Cependant, le seigneur Kéraban regardait toujours cette rivière, qui lui barrait la route.
«Elle est large! dit-il.
--En effet ... assez large ... par suite de quelque crue, probablement! répondit Ahmet.
--Crue ... due à la fonte des neiges!, ajouta Van Mitten, pour appuyer son jeune ami.
--La fonte des neiges ... au mois de septembre? dit Kéraban, en se retournant vers le Hollandais.
--Sans doute ... la fonte des neiges ... des vieilles neiges ... les neiges du Caucase! répondit Van Mitten, qui ne savait plus trop ce qu'il disait.
--Mais je ne vois pas de pont qui permette de franchir cette rivière? reprit Kéraban.
--En effet, mon oncle, il n'y en a plus! répondit Ahmet, en se faisant une longue-vue de ses deux mains à demi fermées, comme pour mieux apercevoir le prétendu pont de la prétendue rivière.
--Cependant, il devrait y avoir un pont ... dit Van Mitten. Mon guide mentionne l'existence d'un pont....
--Ah! votre guide mentionne l'existence d'un pont?... répliqua Kéraban, qui, fronçant les sourcils, regardait en face son ami Van Mitten.
--Oui ... ce fameux pont ... dit en balbutiant le Hollandais.... Vous savez bien ... le Pont-Euxin ... _Pontus Axenos_ des anciens....
--Tellement ancien, répliqua Kéraban, dont les paroles sifflaient entre ses lèvres à demi serrées, qu'il n'aura pu résister à la crue produite par la fonte des neiges ... des vieilles neiges....
--Du Caucase!» put ajouter Van Mitten, mais il était à bout d'imagination.
Ahmet se tenait un peu à l'écart. Il ne savait plus que répondre à son oncle, ne voulant pas provoquer une discussion qui aurait évidemment mal tourné.

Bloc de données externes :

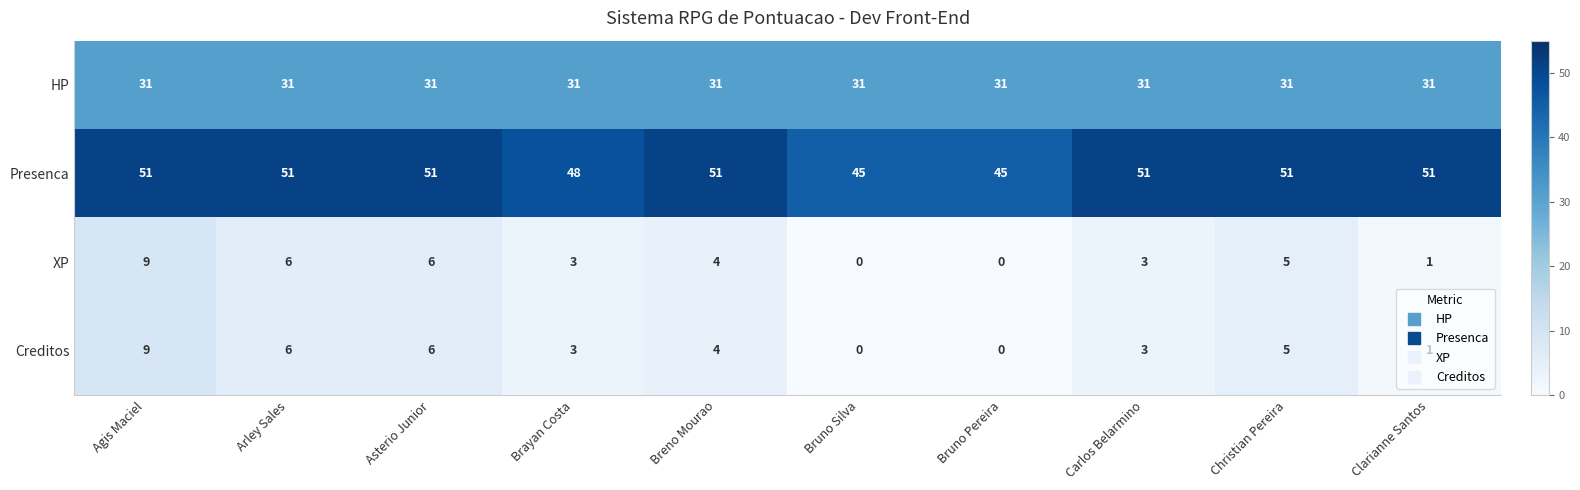

Which category has the highest value in the XP series?

Agis Maciel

«Eh bien, mon neveu, dit Kéraban d'un ton sec, comment ferons-nous pour passer cette rivière, puisqu'il n'y a pas ou puisqu'il n'y a plus de pont?--Oh! nous trouverons bien un gué! dit négligemment Ahmet. Il y a si peu d'eau!...
--A peine de quoi se mouiller les talons!... ajouta le Hollandais, qui certainement aurait mieux fait de se taire.
--Eh bien, Van Mitten, s'écria Kéraban, retroussez votre pantalon, entrez dans cette rivière, et nous vous suivons!
--Mais ... je....
--Allons!... retroussez!... retroussez!»
Le fidèle Bruno crut devoir intervenir pour tirer son maître de cette mauvaise passe.
«C'est inutile, seigneur Kéraban, dit-il. Nous passerons sans nous mouiller les pieds. Il y a un bac.
--Ah! il y a un bac? répondit Kéraban. Il est vraiment heureux qu'on ait songé à installer un bac sur cette rivière ... pour remplacer le pont emporté ... ce fameux Pont-Euxin!... Pourquoi ne pas avoir dit plus tôt qu'il y avait un bac?--Et où est-il, ce bac?
--Le voici, mon oncle, répondit Ahmet, en montrant le bac amarré au quai. Notre voiture est déjà dedans!
--Vraiment! Notre voiture est déjà...?
--Oui! tout attelée!
--Tout attelée?--Et qui a donné l'ordre?
--Personne, mon oncle! répondit Ahmet. Le maître de poste l'y a conduite lui-même ... comme il fait toujours....
--Depuis qu'il n'y a plus de pont, n'est-ce pas?
--D'ailleurs, mon oncle, il n'y avait pas d'autre moyen de continuer notre voyage!
--Il y en avait un autre, neveu Ahmet! Il y avait à revenir sur ses pas et à faire le tour de la mer d'Azof par le nord!
--Deux cents lieues de plus, mon oncle! Et mon mariage? Et la date du trente? Avez-vous donc oublié le trente?...
--Point! mon neveu, et avant cette date, je saurai bien être de retour! Partons!»
Ahmet eut un instant d'émotion bien vive. Son oncle allait-il mettre à exécution ce projet insensé de revenir sur ses pas à travers la presqu'île? Allait-il, au contraire, prendre place dans le bac et traverser le détroit d'Iénikalé?
Le seigneur Kéraban s'était dirigé vers le bac. Van Mitten, Ahmet, Nizib et Bruno le suivaient, ne voulant donner aucun prétexte à la violente discussion qui menaçait d'éclater.
Kéraban, pendant une longue minute, s'arrêta sur le quai a regarder autour de lui.
Ses compagnons s'arrêtèrent.
Kéraban entra dans le bac.
Ses compagnons y entrèrent à sa suite.
Kéraban monta dans la chaise de poste.